DATA FOR THE TASK

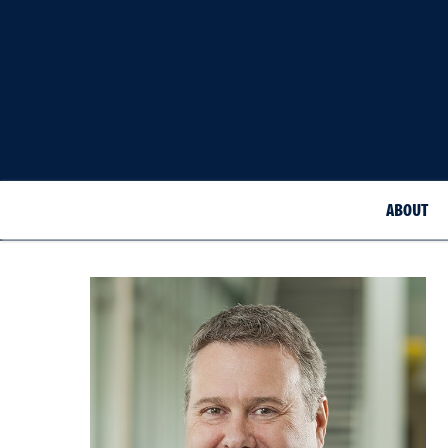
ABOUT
==
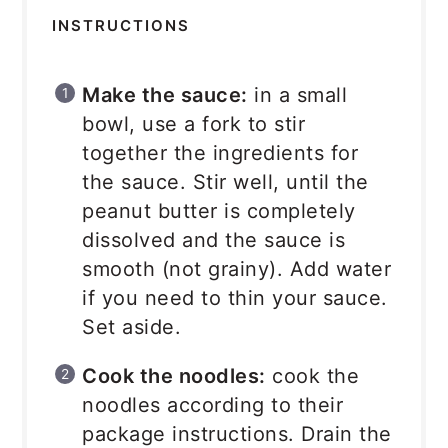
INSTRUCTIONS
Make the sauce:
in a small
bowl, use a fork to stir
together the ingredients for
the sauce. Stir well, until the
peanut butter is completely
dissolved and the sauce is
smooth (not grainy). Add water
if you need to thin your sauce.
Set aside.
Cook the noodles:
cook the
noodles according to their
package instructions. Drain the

ACTIVITY
Find every line in the items that contains the word "noodles" and copy each one in full. Match case exactly.

THE COMPLETED TASK
Cook the noodles:
noodles according to their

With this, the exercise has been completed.